(Records contained in a dataset)
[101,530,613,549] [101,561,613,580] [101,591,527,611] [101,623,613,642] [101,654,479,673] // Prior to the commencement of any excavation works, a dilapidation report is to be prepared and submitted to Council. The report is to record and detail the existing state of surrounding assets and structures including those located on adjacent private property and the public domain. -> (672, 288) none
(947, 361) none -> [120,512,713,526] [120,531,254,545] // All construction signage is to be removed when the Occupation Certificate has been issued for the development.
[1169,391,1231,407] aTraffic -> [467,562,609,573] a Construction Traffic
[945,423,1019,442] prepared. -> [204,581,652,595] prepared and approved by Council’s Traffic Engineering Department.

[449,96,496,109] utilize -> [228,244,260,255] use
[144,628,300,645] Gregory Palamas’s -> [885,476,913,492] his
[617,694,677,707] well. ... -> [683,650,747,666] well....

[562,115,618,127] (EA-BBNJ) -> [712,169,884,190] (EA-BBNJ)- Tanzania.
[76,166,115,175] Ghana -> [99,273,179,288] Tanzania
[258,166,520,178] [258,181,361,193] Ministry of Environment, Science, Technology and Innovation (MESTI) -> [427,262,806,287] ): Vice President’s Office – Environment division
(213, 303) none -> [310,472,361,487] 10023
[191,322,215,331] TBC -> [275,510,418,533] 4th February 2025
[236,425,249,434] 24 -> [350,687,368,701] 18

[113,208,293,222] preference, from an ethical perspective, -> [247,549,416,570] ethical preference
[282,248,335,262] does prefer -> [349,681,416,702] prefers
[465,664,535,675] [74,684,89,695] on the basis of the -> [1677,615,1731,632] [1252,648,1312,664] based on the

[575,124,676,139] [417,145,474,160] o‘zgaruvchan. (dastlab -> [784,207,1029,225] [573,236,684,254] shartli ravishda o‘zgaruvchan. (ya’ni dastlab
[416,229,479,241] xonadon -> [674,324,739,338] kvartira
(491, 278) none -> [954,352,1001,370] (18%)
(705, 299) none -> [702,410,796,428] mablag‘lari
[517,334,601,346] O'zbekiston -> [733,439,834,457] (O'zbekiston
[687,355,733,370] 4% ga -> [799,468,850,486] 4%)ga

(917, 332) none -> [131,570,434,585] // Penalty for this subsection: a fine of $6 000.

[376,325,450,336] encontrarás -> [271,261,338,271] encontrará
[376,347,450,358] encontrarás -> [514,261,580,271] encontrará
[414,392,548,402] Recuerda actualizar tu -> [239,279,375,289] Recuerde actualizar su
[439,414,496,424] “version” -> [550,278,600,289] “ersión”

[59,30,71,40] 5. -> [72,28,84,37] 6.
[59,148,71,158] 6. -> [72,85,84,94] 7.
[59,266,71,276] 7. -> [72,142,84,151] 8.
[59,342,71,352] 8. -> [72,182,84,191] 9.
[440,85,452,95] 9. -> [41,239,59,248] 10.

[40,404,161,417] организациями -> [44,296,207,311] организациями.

**The problem:**
Could you write out all the entries word for word?

**Response to this exercise:**
[101,530,613,549] [101,561,613,580] [101,591,527,611] [101,623,613,642] [101,654,479,673] // Prior to the commencement of any excavation works, a dilapidation report is to be prepared and submitted to Council. The report is to record and detail the existing state of surrounding assets and structures including those located on adjacent private property and the public domain. -> (672, 288) none
(947, 361) none -> [120,512,713,526] [120,531,254,545] // All construction signage is to be removed when the Occupation Certificate has been issued for the development.
[1169,391,1231,407] aTraffic -> [467,562,609,573] a Construction Traffic
[945,423,1019,442] prepared. -> [204,581,652,595] prepared and approved by Council’s Traffic Engineering Department.

[449,96,496,109] utilize -> [228,244,260,255] use
[144,628,300,645] Gregory Palamas’s -> [885,476,913,492] his
[617,694,677,707] well. ... -> [683,650,747,666] well....

[562,115,618,127] (EA-BBNJ) -> [712,169,884,190] (EA-BBNJ)- Tanzania.
[76,166,115,175] Ghana -> [99,273,179,288] Tanzania
[258,166,520,178] [258,181,361,193] Ministry of Environment, Science, Technology and Innovation (MESTI) -> [427,262,806,287] ): Vice President’s Office – Environment division
(213, 303) none -> [310,472,361,487] 10023
[191,322,215,331] TBC -> [275,510,418,533] 4th February 2025
[236,425,249,434] 24 -> [350,687,368,701] 18

[113,208,293,222] preference, from an ethical perspective, -> [247,549,416,570] ethical preference
[282,248,335,262] does prefer -> [349,681,416,702] prefers
[465,664,535,675] [74,684,89,695] on the basis of the -> [1677,615,1731,632] [1252,648,1312,664] based on the

[575,124,676,139] [417,145,474,160] o‘zgaruvchan. (dastlab -> [784,207,1029,225] [573,236,684,254] shartli ravishda o‘zgaruvchan. (ya’ni dastlab
[416,229,479,241] xonadon -> [674,324,739,338] kvartira
(491, 278) none -> [954,352,1001,370] (18%)
(705, 299) none -> [702,410,796,428] mablag‘lari
[517,334,601,346] O'zbekiston -> [733,439,834,457] (O'zbekiston
[687,355,733,370] 4% ga -> [799,468,850,486] 4%)ga

(917, 332) none -> [131,570,434,585] // Penalty for this subsection: a fine of $6 000.

[376,325,450,336] encontrarás -> [271,261,338,271] encontrará
[376,347,450,358] encontrarás -> [514,261,580,271] encontrará
[414,392,548,402] Recuerda actualizar tu -> [239,279,375,289] Recuerde actualizar su
[439,414,496,424] “version” -> [550,278,600,289] “ersión”

[59,30,71,40] 5. -> [72,28,84,37] 6.
[59,148,71,158] 6. -> [72,85,84,94] 7.
[59,266,71,276] 7. -> [72,142,84,151] 8.
[59,342,71,352] 8. -> [72,182,84,191] 9.
[440,85,452,95] 9. -> [41,239,59,248] 10.

[40,404,161,417] организациями -> [44,296,207,311] организациями.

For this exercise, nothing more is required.